Between the pandemic, the protests, and the economic crash that’s disproportionately affected people of color and the food service industry, supporting black-owned restaurants is crucial. But aside from that, everyone agrees that reading a list is the lowest bar to clear when it comes to engagement with black-owned restaurants, and it’s highly likely that after a few weeks, many who promised to add black-owned restaurants into their restaurant rotations will fall back into old patterns. “The absurdity of these lists is the suggestion that dining at a black-owned business in any way addresses the brutal and deadly force that police continue to unleash on black people,” writes Ruth Gebreyesus for KQED. “At best, it scratches the itch of ego-driven guilt.”
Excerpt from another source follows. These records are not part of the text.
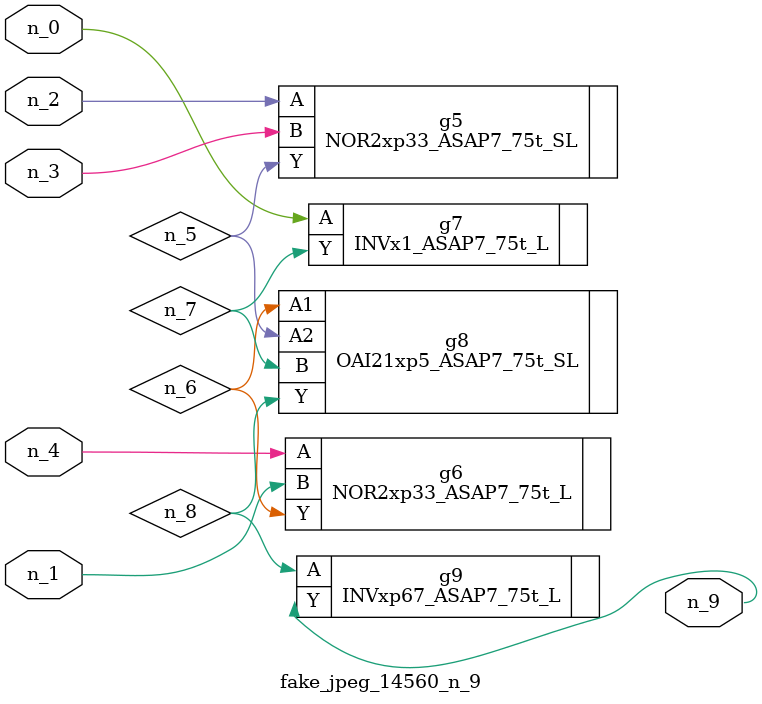
<source format=v>
module fake_jpeg_14560_n_9 (n_3, n_2, n_1, n_0, n_4, n_9);

input n_3;
input n_2;
input n_1;
input n_0;
input n_4;

output n_9;

wire n_8;
wire n_6;
wire n_5;
wire n_7;

NOR2xp33_ASAP7_75t_SL g5 ( 
.A(n_2),
.B(n_3),
.Y(n_5)
);

NOR2xp33_ASAP7_75t_L g6 ( 
.A(n_4),
.B(n_1),
.Y(n_6)
);

INVx1_ASAP7_75t_L g7 ( 
.A(n_0),
.Y(n_7)
);

OAI21xp5_ASAP7_75t_SL g8 ( 
.A1(n_6),
.A2(n_5),
.B(n_7),
.Y(n_8)
);

INVxp67_ASAP7_75t_L g9 ( 
.A(n_8),
.Y(n_9)
);


endmodule
</source>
Hong hopes that “in addition to using our spending power, when it comes to supporting black-owned restaurants, using our voices and platforms is just as vital. They will be crucial for not just their survival, but their ability to flourish.” Which means not just listing black-owned restaurants, but telling their stories, including them in lists and profiles where blackness isn’t the frame, and especially paying black writers to do that work. Because while the short-term goal is to infuse these businesses with cash, the long-term goal is to make sure they are viewed as essential parts of their communities by non-black people. That’s why Beckford said she sought to include context and history in her piece, not just phone numbers. “What I learned from going into these restaurants and emailing back and forth with these owners is that building a relationship and learning the stories of these businesses is what secures long-term customers,” she said. “And what I think will help generally decenter whiteness from these customers’ lives.”